Scan the records for lines with the word "pixels", and copy every such line.
DATA EXTRACT START
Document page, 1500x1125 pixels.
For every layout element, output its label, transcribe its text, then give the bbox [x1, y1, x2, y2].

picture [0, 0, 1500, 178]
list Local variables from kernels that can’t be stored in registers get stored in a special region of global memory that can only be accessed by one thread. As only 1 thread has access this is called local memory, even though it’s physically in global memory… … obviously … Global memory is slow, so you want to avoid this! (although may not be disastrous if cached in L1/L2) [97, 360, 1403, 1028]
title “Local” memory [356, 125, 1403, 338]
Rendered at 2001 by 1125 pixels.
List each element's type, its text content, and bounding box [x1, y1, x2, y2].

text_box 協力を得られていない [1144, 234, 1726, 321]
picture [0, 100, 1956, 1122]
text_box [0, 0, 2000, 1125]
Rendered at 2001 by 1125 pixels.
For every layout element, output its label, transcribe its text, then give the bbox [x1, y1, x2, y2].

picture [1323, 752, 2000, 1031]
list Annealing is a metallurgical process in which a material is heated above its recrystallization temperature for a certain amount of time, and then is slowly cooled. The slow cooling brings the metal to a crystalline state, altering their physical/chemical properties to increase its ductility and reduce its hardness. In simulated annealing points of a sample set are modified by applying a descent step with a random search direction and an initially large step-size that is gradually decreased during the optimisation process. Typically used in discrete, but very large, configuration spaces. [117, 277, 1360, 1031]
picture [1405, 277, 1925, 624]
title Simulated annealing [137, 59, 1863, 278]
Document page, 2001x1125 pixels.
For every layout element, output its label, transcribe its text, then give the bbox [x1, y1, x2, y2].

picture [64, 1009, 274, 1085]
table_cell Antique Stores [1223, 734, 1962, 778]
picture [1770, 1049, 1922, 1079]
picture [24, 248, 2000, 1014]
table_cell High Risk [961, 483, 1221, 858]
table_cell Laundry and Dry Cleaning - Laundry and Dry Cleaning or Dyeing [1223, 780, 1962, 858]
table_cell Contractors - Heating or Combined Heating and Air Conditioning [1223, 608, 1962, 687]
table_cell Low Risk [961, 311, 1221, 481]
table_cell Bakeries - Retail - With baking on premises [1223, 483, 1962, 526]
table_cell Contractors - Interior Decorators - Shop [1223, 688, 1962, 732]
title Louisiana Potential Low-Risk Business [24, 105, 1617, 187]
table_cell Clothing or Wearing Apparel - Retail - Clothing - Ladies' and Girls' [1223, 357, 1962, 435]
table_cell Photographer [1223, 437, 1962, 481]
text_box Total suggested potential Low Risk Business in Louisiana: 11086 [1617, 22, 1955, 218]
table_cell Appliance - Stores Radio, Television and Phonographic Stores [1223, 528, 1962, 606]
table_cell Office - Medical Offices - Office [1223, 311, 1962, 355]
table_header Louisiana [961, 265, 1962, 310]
DATA EXTRACT END
= RESPONSE TO THIS EXERCISE =
Document page, 1500x1125 pixels.
Rendered at 2001 by 1125 pixels.
Rendered at 2001 by 1125 pixels.
Document page, 2001x1125 pixels.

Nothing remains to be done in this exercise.